Papa Francisco: ¿cómo podemos agradar a Dios?

¿Cómo, concretamente, podemos agradar a Dios entonces? Cuando desee complacer a un ser querido, por ejemplo, dándole un regalo, primero debe conocer sus gustos, para evitar que el regalo sea más apreciado por quienes lo hacen que por quienes lo reciben. Cuando queremos ofrecer algo al Señor, encontramos sus gustos en el Evangelio. Inmediatamente después del pasaje que escuchamos hoy, Él dice: "Todo lo que le has hecho a uno de estos hermanos menores, me lo has hecho a mí" (Mt 25,40). Estos hermanos menores, amados por él, son los hambrientos y los enfermos, los extraños y los prisioneros, los pobres y los abandonados, los que sufren sin ayuda y los necesitados descartados. En sus caras podemos imaginar su cara impresa; en sus labios, aunque cerrado por el dolor, sus palabras: "Este es mi cuerpo" (Mt 26,26).
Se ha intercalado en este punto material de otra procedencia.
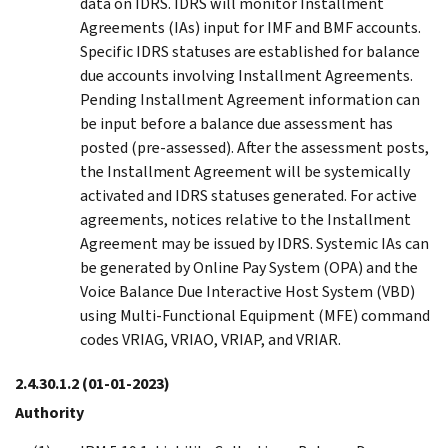
data on IDRS. IDRS will monitor Installment
Agreements (IAs) input for IMF and BMF accounts.
Specific IDRS statuses are established for balance
due accounts involving Installment Agreements.
Pending Installment Agreement information can
be input before a balance due assessment has
posted (pre-assessed). After the assessment posts,
the Installment Agreement will be systemically
activated and IDRS statuses generated. For active
agreements, notices relative to the Installment
Agreement may be issued by IDRS. Systemic IAs can
be generated by Online Pay System (OPA) and the
Voice Balance Due Interactive Host System (VBD)
using Multi-Functional Equipment (MFE) command
codes VRIAG, VRIAO, VRIAP, and VRIAR.
2.4.30.1.2
(01-01-2023)
Authority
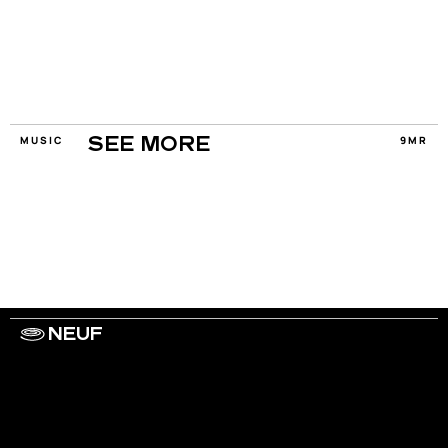
MUSIC
9MR
SEE MORE
NEUF
WORK WITH US
ARTISTS
PRIVACY
LEGAL
INFORMATIONS
CONTACT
En el pobre Jesús toca nuestro corazón y, sediento, nos pide amor. Cuando superamos la indiferencia y, en el nombre de Jesús, nos gastamos por sus hermanos menores, somos sus amigos buenos y fieles, con quienes le encanta divertirse. Dios lo aprecia tanto, aprecia la actitud que escuchamos en la primera lectura, la de la "mujer fuerte" que "abre sus palmas a los miserables, extiende su mano a los pobres" (Pr 31,10.20). Esta es la verdadera fortaleza: no puños cerrados y brazos cruzados, sino manos laboriosas y extendidas hacia los pobres, hacia la carne herida del Señor.
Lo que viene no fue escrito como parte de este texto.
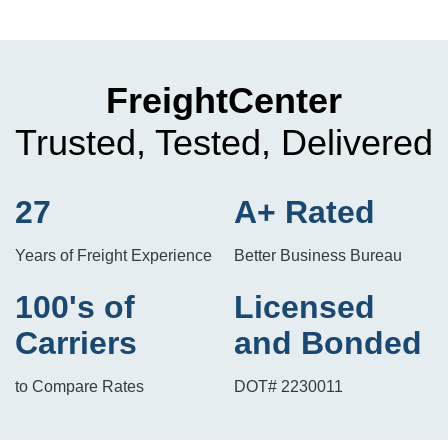
FreightCenter
Trusted, Tested, Delivered
27
A+ Rated
Years of Freight Experience
Better Business Bureau
100's of
Licensed
Carriers
and Bonded
to Compare Rates
DOT# 2230011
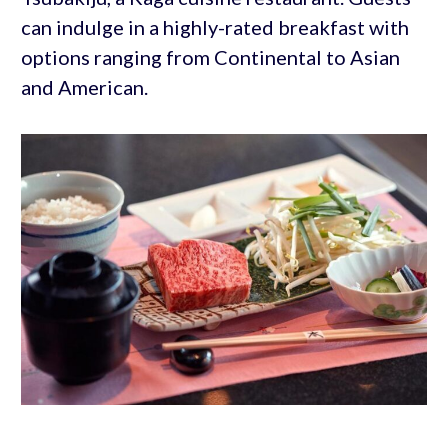
can indulge in a highly-rated breakfast with
options ranging from Continental to Asian
and American.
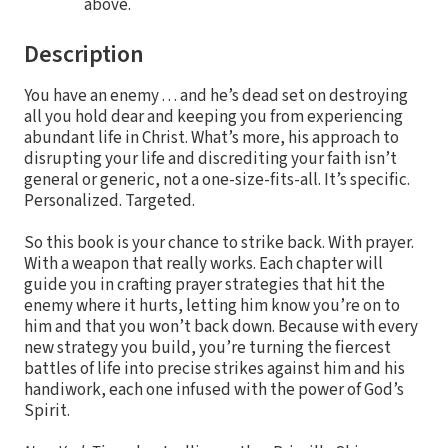
above.
Description
You have an enemy . . . and he’s dead set on destroying
all you hold dear and keeping you from experiencing
abundant life in Christ. What’s more, his approach to
disrupting your life and discrediting your faith isn’t
general or generic, not a one-size-fits-all. It’s specific.
Personalized. Targeted.
So this book is your chance to strike back. With prayer.
With a weapon that really works. Each chapter will
guide you in crafting prayer strategies that hit the
enemy where it hurts, letting him know you’re on to
him and that you won’t back down. Because with every
new strategy you build, you’re turning the fiercest
battles of life into precise strikes against him and his
handiwork, each one infused with the power of God’s
Spirit.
Allí, en los pobres, se manifiesta la presencia de Jesús, que se hizo pobre como hombre rico (cf. 2 Cor 8,9, XNUMX). Es por eso que en ellos, en su debilidad, hay una "fuerza salvadora". Y si a los ojos del mundo tienen poco valor, ellos son los que abren el camino al cielo, son nuestro "pasaporte al paraíso". Para nosotros es un deber evangélico cuidarlos, quienes son nuestra verdadera riqueza, y hacerlo no solo dando pan, sino también rompiendo con ellos el pan de la Palabra, del cual son los receptores más naturales. Amar a los pobres significa luchar contra toda pobreza, espiritual y material.

Y nos hará bien: reunir a los que son más pobres que nosotros tocará nuestras vidas. Nos recordará lo que realmente importa: amar a Dios y al prójimo. Solo esto dura para siempre, todo lo demás pasa; por lo tanto, lo que invertimos en amor permanece, el resto se desvanece. Hoy podemos preguntarnos: "¿Qué me importa en la vida, dónde invierto?" ¿En la riqueza que pasa, de la cual el mundo nunca está satisfecho, o en la riqueza de Dios, que da vida eterna? Esta opción está ante nosotros: vivir para tener en la tierra o dar para ganar el cielo. Porque lo que se da no es válido para el cielo, sino lo que se da, y "quien acumula tesoros para sí mismo no se enriquece con Dios" (Lc 12,21). No buscamos lo superfluo para nosotros, sino lo bueno para los demás, y no perderemos nada precioso. Que el Señor, que tiene compasión por nuestra pobreza y nos vista con sus talentos, nos dé la sabiduría para buscar lo que importa y el coraje para amar, no con palabras sino con hechos.